Their manager is a complete arse though, and terrified of contravening any bits of any policy, so interprets them all very stringently.

ShootsFruitAndLeaves · 17/06/2020 23:07

Since when has ‘your royal highness’ been a pronoun...?

Since forever?

en.wiktionary.org/wiki/Your_Highness#Pronoun

'Would your Royal Highness like some English lessons'?

'You' is a pronoun. So is 'Your Royal Highness'. Both are second-person neutral pronouns. 'Ma'am' and 'Sir' can be second-person pronouns as well, but they are specific to women and men respectively.

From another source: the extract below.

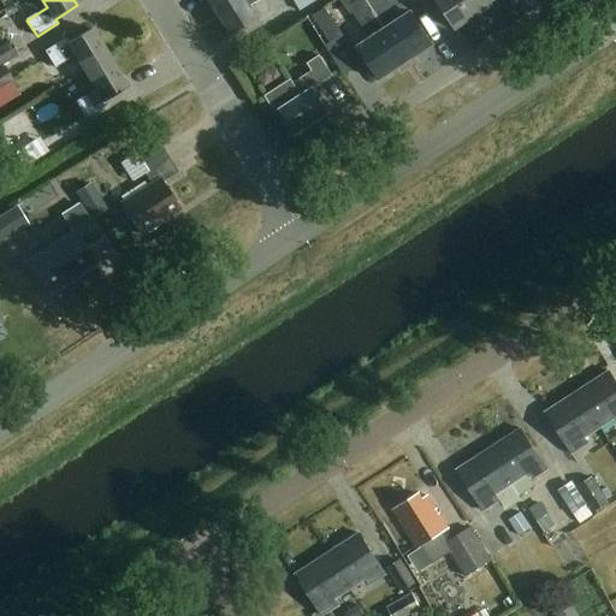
[(259,0),(229,0),(217,9),(232,34),(259,17),(252,6),(260,0),(259,0)]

Deadringer · 17/06/2020 23:08

What Blackdog said ^^^

HandsOffMyRights · 17/06/2020 23:08

Excellent post Black

Baws · 17/06/2020 23:08

OP YANU being unreasonable! I would not entertain this attention seeking nonsense. There are some really ridiculous views on this thread! If a person chooses to have a sex change and become a male then that’s one thing but biologically you’re either male or female. There is no third sex and I would not have time for such bullshit either. Most people would agree so ignore the dramatic attention seekers on here who want to ‘educate you’ Hmm

AJPTaylor · 17/06/2020 23:10

I have a female to male transgender nephew.
I found the whole "they" business hard. Much easier now it is he.